Now around the age of 25 I moved in with Kyle in Rochester, NY. I found a decent job out there at a assisted living facility while I switched from in-person classes to online courses. I got rid of Rosco finally. I also obtained my bachelors degree. I drank heavily with no help from Kyle. I blacked out frequently, was  a mean drunk and said a lot of things a person cannot take back. After 5 years of being together, he did teach me that I deserved better than the assholes I was dating but I had a lot of unresolved issues from the past plus he was a know-it-all scientist that had no time to deal with emotions. We moved out to Santa Monica in California together, but broke up about 3 months after the move. During this time is where I dated a guy whose name is not even worth remembering, but I did meet a lot of friends through him that I still keep in touch with to this day like Tara, Chris, and Robert. Kyle and I got back together briefly (which is when I met Lauren) but untimely decided to end things because he was not willing to do therapy and was already over our on again- off again relationship. I moved in with a crazy cat lady for a bit and then found a gem of a roommate that was a nudist. Neither of those places worked out but it did help me make the decision that I was not willing to live with roommates ever again.

Around the age of 30, I got an apartment on the outskirts of Downtown Los Angeles. I lost my job as a Medical Assistant in Brentwood (which was a blessing in disguise). I got with a temp agency that hooked me up as a receptionist at a Construction company. This was supposed to be temporary but I enjoyed the job well enough and got decent perks so I stayed. I quickly moved up the corporate ladder and am on track to be making 3 figures by next year. I dated around a bit but nothing ever really stuck for long until I met Steven through an app called Hinge. 2020 came rearing its ugly head, my lease was up and even though we've only been dating a short period of time, we decided to move into together. The prices for apartments at the time had plummeted and we got an amazing fucking deal - basically half off - of what the place normally is with rent control. Boo-Yah bitches. This is where I currently reside. We just signed a new lease on the apartment last week for another year. I love him dearly but it has not been easy.
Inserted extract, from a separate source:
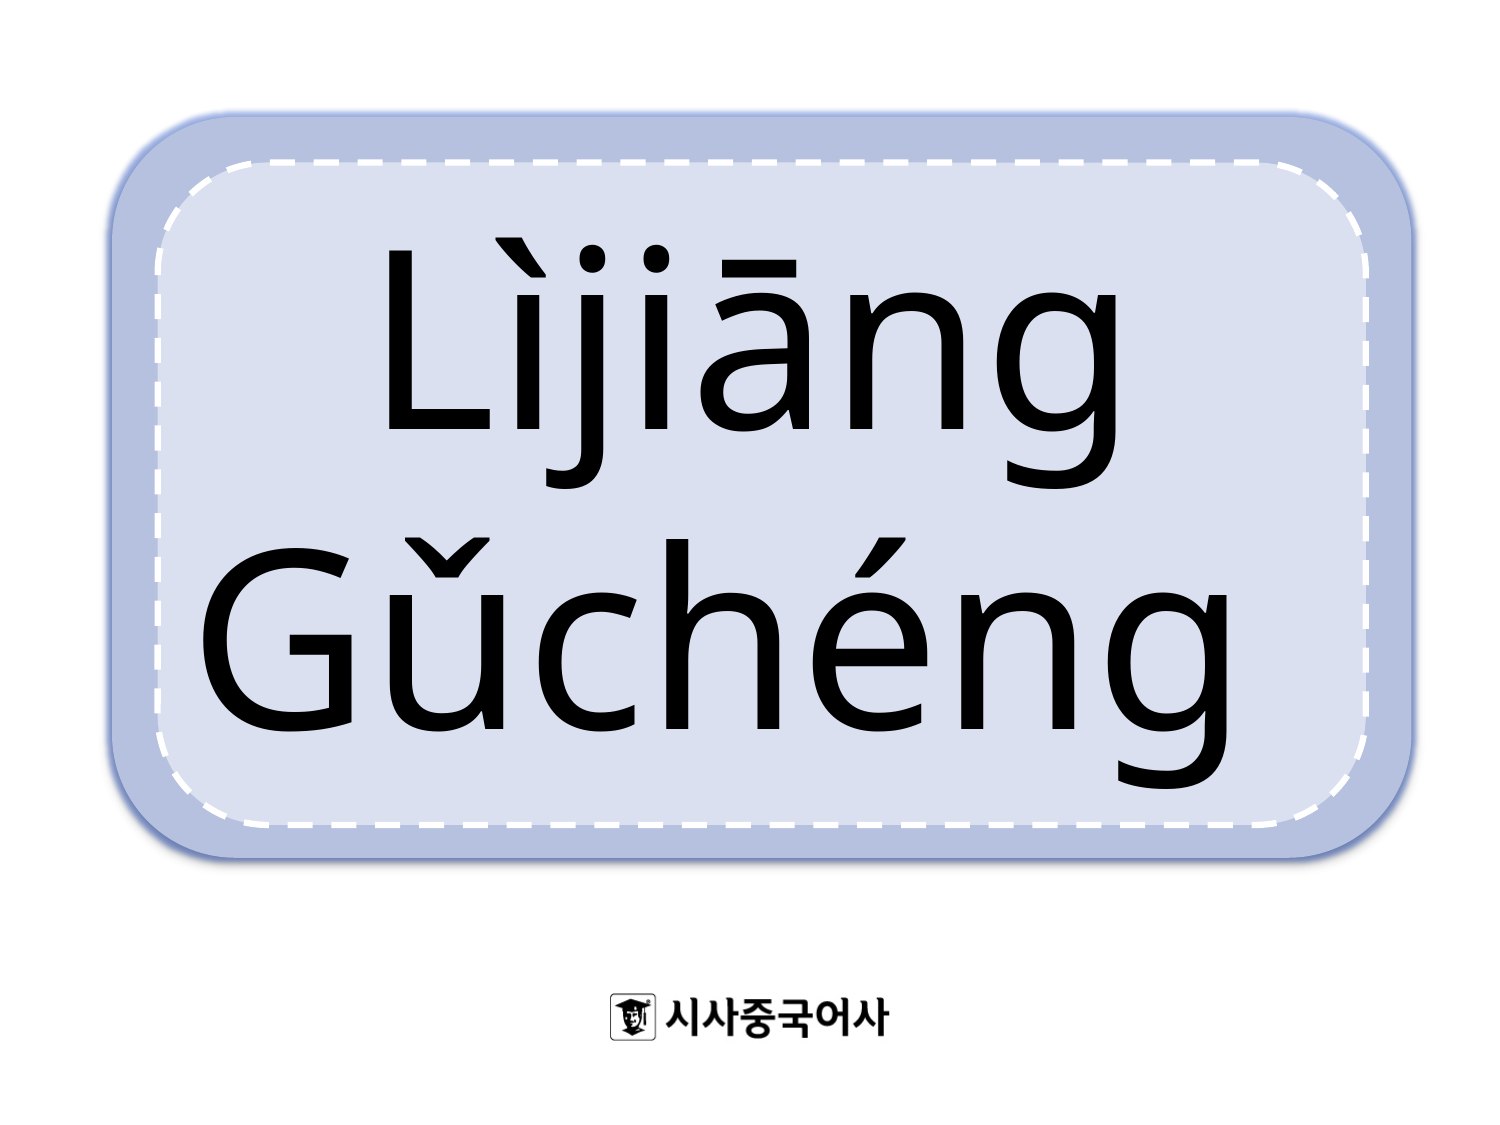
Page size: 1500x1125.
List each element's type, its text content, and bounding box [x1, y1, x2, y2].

I came here because I clearly have issues being by myself and still have trust issues from past relationships that I can't seem to shake off even though I do trust Steven. We did go to therapy for a bit which helped significantly but the time and the cost was overwhelming. I'm hoping between being able to write my thoughts down, using the techniques I learned in therapy, and my willingness to break out of old habits/patterns will help me - no, us -  to move forward on our journey together. I want to find myself again and be happy on my own without relying on others. I need to kick up the dirt of the past I swept under the rug and deal with my previous traumas so I can be the happiest and healthiest version of myself for me and for those I love.